* _ABOUT THIS EXERCISE_
Return the exact lines spanning from the line with "right wrist: (558, 525)" through the last line of the entries, boundaries included, and no others.

* _EXERCISE INPUTS_
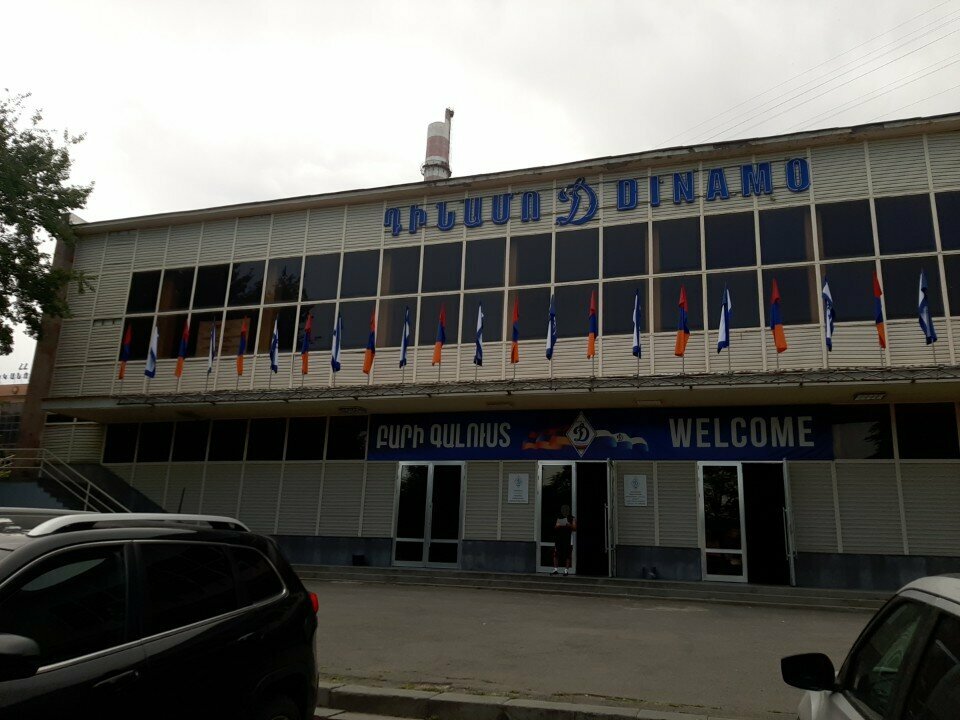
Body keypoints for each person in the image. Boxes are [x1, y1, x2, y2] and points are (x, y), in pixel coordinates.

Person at [552, 504, 576, 576]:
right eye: (563, 510)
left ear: (568, 510)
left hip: (568, 539)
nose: (564, 511)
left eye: (565, 510)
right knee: (556, 554)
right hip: (559, 539)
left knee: (568, 555)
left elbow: (575, 528)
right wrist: (558, 525)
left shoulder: (572, 518)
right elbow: (555, 527)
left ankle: (566, 570)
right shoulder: (559, 517)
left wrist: (570, 525)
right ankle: (555, 569)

* _PROBLEM SOLUTION_
right wrist: (558, 525)
left shoulder: (572, 518)
right elbow: (555, 527)
left ankle: (566, 570)
right shoulder: (559, 517)
left wrist: (570, 525)
right ankle: (555, 569)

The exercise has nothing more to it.